Some versions of the béchamel are enriched with egg yolks and others include cheese, kefalotiri to be authentic or pecorino or even Parmesan if that is all you have available.
In some versions you layer pasta, bound up with eggs and cheese, then layer on the meat, with more pasta and then the béchamel on top.
I occasionally do that, but it is pretty heavy and filling, so my basic version is just one layer of pasta, grated cheese, meat sauce and finally béchamel with more cheese. Mine tends to be a bit less solid than the classic recipes too, it sits in the stomach a bit easier that way. Greek versions tend to be solid enough to cut into squares.
The meat sauce is a simple onion and garlic sofrito, lamb (or beef) mince sautéed until it loses the pinkness, tinned chopped tomatoes, the herbs and spices, a splash of red wine vinegar and a half teaspoonful of sugar and a big squeeze of tomato purée plus some water and simmered for at least an hour until thick and reduced. If it gets too thick, add some more water. It is important that it has a longish, slow cooking.
As it is a heavy and filling dish, it is best served with a simple green salad and a robust red wine, something from southern France would be ideal or perhaps one of the better Greek reds, if you can find them. Oddbins stock an excellent example, the Cretan Mirambelo.

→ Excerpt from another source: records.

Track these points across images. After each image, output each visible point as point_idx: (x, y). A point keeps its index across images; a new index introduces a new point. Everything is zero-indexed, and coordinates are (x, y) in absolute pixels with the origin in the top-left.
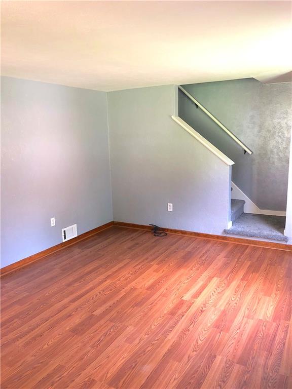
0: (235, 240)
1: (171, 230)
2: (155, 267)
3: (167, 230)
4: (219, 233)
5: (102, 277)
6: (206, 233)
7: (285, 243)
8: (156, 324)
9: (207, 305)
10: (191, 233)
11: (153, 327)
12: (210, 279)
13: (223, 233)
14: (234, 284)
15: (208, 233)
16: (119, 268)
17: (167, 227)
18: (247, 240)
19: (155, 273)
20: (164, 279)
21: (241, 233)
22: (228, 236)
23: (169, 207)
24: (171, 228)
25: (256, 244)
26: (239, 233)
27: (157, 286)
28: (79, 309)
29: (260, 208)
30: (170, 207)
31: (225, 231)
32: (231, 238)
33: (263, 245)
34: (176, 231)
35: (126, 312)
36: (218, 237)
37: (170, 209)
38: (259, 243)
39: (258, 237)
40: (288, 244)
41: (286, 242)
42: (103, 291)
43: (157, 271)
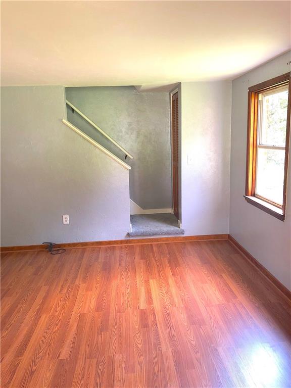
0: (139, 241)
1: (69, 245)
2: (83, 286)
3: (64, 245)
4: (122, 237)
5: (31, 314)
6: (109, 240)
7: (182, 236)
8: (139, 342)
9: (167, 307)
10: (93, 243)
11: (140, 346)
12: (147, 282)
13: (126, 237)
14: (171, 281)
15: (111, 240)
16: (43, 299)
17: (64, 242)
18: (149, 239)
19: (90, 293)
20: (105, 295)
21: (144, 234)
22: (131, 239)
23: (64, 220)
24: (69, 242)
25: (158, 241)
26: (143, 234)
27: (104, 304)
28: (37, 361)
29: (143, 209)
30: (66, 219)
31: (128, 235)
32: (134, 240)
33: (164, 241)
34: (75, 245)
35: (97, 343)
36: (122, 242)
37: (66, 221)
38: (161, 239)
39: (159, 234)
40: (184, 236)
41: (183, 234)
42: (49, 329)
43: (88, 289)
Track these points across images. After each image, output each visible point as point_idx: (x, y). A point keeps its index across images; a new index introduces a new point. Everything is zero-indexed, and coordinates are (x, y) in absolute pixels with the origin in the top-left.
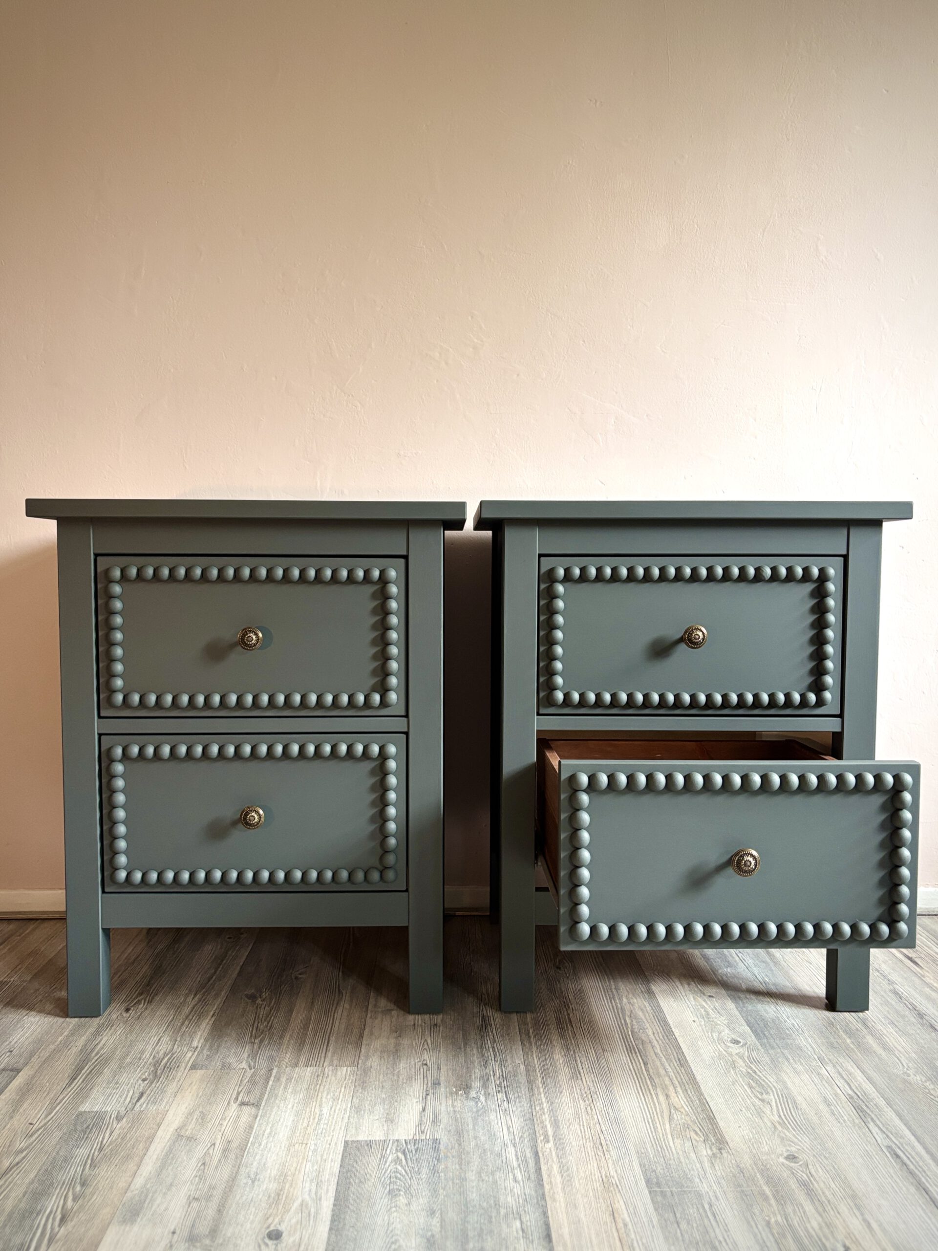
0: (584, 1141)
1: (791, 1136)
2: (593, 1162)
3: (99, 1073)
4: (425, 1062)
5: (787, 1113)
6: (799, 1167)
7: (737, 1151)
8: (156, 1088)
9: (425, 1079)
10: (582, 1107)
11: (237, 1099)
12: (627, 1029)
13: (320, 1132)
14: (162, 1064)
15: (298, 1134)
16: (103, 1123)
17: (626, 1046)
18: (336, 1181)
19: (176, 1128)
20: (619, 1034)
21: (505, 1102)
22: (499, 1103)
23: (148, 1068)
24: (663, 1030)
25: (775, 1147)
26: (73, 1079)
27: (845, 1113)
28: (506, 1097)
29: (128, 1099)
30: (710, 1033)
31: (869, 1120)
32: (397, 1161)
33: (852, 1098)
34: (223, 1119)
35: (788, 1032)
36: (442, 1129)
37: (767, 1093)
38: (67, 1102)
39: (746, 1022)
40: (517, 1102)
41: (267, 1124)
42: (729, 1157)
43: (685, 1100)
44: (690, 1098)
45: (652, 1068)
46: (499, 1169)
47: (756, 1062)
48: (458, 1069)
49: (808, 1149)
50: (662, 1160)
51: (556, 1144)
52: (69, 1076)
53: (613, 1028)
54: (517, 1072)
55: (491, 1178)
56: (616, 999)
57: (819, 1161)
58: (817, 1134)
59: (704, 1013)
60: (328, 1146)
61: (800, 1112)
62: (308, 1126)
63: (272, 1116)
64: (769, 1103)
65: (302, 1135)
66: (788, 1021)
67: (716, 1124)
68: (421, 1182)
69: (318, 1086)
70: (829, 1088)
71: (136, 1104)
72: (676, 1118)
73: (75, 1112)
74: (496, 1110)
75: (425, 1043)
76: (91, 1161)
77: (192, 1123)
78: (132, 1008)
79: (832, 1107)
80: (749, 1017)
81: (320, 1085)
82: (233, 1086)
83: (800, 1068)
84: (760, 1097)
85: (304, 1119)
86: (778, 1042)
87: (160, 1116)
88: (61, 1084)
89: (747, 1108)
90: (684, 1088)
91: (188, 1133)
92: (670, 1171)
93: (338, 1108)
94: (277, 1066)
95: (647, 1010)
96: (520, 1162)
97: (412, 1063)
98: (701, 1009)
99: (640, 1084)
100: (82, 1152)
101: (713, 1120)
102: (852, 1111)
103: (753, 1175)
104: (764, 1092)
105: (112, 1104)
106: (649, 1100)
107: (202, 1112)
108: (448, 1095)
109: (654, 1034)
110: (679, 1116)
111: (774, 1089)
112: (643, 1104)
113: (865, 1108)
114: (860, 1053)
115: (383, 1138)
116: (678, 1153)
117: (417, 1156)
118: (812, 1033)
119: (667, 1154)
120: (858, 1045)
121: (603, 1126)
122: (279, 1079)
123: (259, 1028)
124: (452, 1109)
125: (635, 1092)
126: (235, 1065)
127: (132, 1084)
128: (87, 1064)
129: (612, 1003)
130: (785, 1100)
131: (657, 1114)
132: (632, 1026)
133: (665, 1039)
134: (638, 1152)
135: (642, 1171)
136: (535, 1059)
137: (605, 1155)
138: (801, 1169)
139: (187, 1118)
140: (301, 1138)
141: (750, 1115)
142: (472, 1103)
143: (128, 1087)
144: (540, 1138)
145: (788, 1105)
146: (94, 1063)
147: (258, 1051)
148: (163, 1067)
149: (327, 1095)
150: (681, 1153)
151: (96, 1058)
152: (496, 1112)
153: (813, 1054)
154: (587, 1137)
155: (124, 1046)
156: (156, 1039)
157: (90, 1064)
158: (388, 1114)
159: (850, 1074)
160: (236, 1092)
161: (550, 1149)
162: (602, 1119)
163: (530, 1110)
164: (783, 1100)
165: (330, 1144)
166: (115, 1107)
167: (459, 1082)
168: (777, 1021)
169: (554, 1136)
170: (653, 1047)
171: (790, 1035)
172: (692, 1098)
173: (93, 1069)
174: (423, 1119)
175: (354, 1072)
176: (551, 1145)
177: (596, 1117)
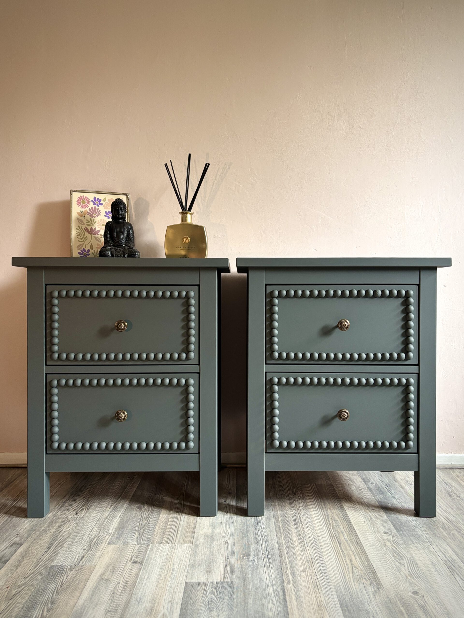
0: (308, 584)
1: (415, 582)
2: (313, 594)
3: (62, 546)
4: (227, 542)
5: (413, 570)
6: (419, 598)
7: (387, 590)
8: (90, 554)
9: (227, 551)
10: (307, 566)
11: (131, 560)
12: (330, 526)
13: (173, 577)
14: (93, 541)
15: (162, 578)
16: (63, 572)
17: (329, 534)
18: (181, 603)
19: (100, 575)
20: (326, 528)
21: (268, 563)
22: (265, 563)
23: (86, 544)
24: (349, 526)
25: (407, 587)
26: (48, 549)
27: (443, 570)
28: (268, 560)
29: (76, 560)
30: (373, 528)
31: (455, 573)
32: (212, 593)
33: (446, 562)
34: (124, 570)
35: (413, 528)
36: (235, 576)
37: (403, 559)
38: (45, 561)
39: (391, 523)
40: (274, 563)
41: (146, 572)
42: (383, 592)
43: (360, 563)
44: (363, 562)
45: (343, 546)
46: (265, 598)
47: (396, 544)
48: (243, 545)
49: (425, 589)
50: (349, 594)
51: (294, 585)
52: (46, 547)
53: (323, 525)
54: (274, 548)
55: (260, 603)
56: (324, 510)
57: (430, 595)
58: (428, 580)
59: (369, 518)
60: (177, 585)
61: (420, 570)
62: (167, 574)
63: (149, 569)
64: (403, 565)
65: (164, 579)
66: (413, 522)
67: (376, 575)
68: (224, 604)
69: (172, 554)
70: (434, 557)
71: (80, 562)
72: (356, 572)
73: (49, 566)
74: (263, 567)
75: (227, 532)
76: (57, 591)
77: (108, 572)
78: (79, 513)
79: (436, 567)
80: (393, 520)
81: (173, 553)
82: (129, 553)
83: (419, 546)
84: (399, 561)
85: (165, 570)
86: (408, 533)
87: (92, 568)
88: (42, 552)
89: (392, 567)
90: (359, 557)
91: (106, 577)
92: (353, 599)
93: (182, 565)
94: (151, 543)
95: (340, 516)
96: (276, 594)
97: (220, 542)
98: (368, 516)
99: (337, 554)
100: (52, 586)
101: (375, 574)
102: (446, 569)
103: (396, 602)
104: (401, 559)
105: (68, 562)
106: (342, 563)
107: (113, 566)
108: (239, 559)
109: (344, 528)
110: (357, 571)
111: (406, 558)
112: (338, 565)
113: (453, 567)
114: (450, 539)
115: (205, 581)
116: (357, 590)
117: (222, 590)
118: (425, 529)
119: (351, 591)
120: (449, 535)
121: (318, 576)
122: (152, 550)
123: (143, 524)
124: (240, 566)
125: (334, 558)
126: (130, 543)
127: (78, 551)
128: (56, 541)
129: (322, 512)
130: (412, 563)
131: (346, 570)
132: (332, 524)
133: (349, 531)
134: (336, 589)
135: (338, 599)
136: (283, 541)
137: (319, 591)
138: (420, 599)
139: (105, 569)
140: (163, 580)
141: (394, 571)
142: (251, 563)
143: (76, 553)
144: (286, 582)
145: (413, 566)
146: (59, 541)
147: (142, 535)
148: (94, 543)
149: (177, 558)
150: (358, 590)
151: (60, 538)
152: (263, 568)
153: (426, 539)
154: (310, 581)
155: (74, 533)
156: (91, 528)
157: (57, 541)
158: (207, 568)
159: (445, 550)
160: (130, 556)
161: (291, 587)
162: (317, 572)
163: (280, 567)
164: (411, 563)
165: (178, 584)
166: (69, 563)
167: (244, 552)
168: (407, 522)
169: (293, 581)
170: (343, 535)
171: (414, 529)
172: (364, 562)
173: (59, 544)
174: (226, 570)
175: (191, 546)
176: (291, 585)
177: (314, 571)
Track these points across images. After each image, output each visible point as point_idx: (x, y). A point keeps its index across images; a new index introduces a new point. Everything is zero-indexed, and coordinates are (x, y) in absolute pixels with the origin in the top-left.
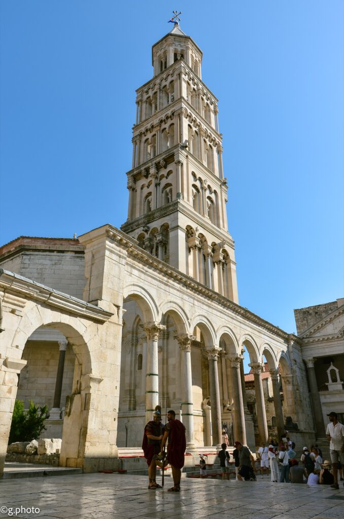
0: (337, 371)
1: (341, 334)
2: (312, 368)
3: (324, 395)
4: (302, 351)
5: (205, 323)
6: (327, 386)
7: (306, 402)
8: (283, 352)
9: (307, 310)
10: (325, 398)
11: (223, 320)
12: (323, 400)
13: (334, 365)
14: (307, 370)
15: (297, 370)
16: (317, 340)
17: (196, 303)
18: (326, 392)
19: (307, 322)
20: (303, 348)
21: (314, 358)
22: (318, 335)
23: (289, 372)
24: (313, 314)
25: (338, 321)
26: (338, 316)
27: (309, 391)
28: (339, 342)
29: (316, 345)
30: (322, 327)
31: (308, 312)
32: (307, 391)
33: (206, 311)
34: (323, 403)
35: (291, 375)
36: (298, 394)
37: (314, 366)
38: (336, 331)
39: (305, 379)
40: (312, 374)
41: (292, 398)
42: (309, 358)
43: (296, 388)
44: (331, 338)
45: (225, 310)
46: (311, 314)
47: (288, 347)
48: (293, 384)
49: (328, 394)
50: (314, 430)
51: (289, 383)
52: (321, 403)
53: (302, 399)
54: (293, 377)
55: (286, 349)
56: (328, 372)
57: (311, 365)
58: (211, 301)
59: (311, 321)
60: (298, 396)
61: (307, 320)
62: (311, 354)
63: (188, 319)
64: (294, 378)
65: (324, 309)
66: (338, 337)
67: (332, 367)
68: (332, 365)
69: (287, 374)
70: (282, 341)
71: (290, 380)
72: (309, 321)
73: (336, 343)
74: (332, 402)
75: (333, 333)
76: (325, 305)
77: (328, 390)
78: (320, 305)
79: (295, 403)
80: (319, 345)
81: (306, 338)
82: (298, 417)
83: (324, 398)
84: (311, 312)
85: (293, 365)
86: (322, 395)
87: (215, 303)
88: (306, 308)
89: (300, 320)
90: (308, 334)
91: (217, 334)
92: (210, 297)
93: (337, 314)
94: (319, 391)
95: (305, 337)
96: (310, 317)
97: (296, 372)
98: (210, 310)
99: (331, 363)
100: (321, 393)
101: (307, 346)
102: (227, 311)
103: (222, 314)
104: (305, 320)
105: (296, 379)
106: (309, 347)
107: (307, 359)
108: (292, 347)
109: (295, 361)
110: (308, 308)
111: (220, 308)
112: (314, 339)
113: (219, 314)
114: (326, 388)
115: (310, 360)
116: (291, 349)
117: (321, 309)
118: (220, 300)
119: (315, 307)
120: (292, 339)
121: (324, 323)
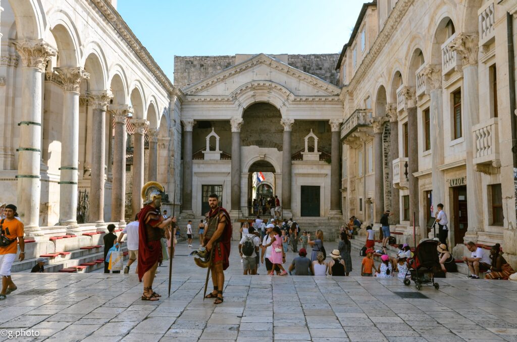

Tonight we dranks the 2008 Grand Reserve de Gassac from the Mas de Daumas Gassac in the Herault, a rich blend of numerous grape varieties that is only entitled to be a Vin de Pays but is considerably better than some more expensive reds with the Coteaux du Languedoc AOC. The Grand Reserve is, I think, made exclusively for Laithwaites and is available from their website and their other outlets, such as the Sunday Times Wine Club.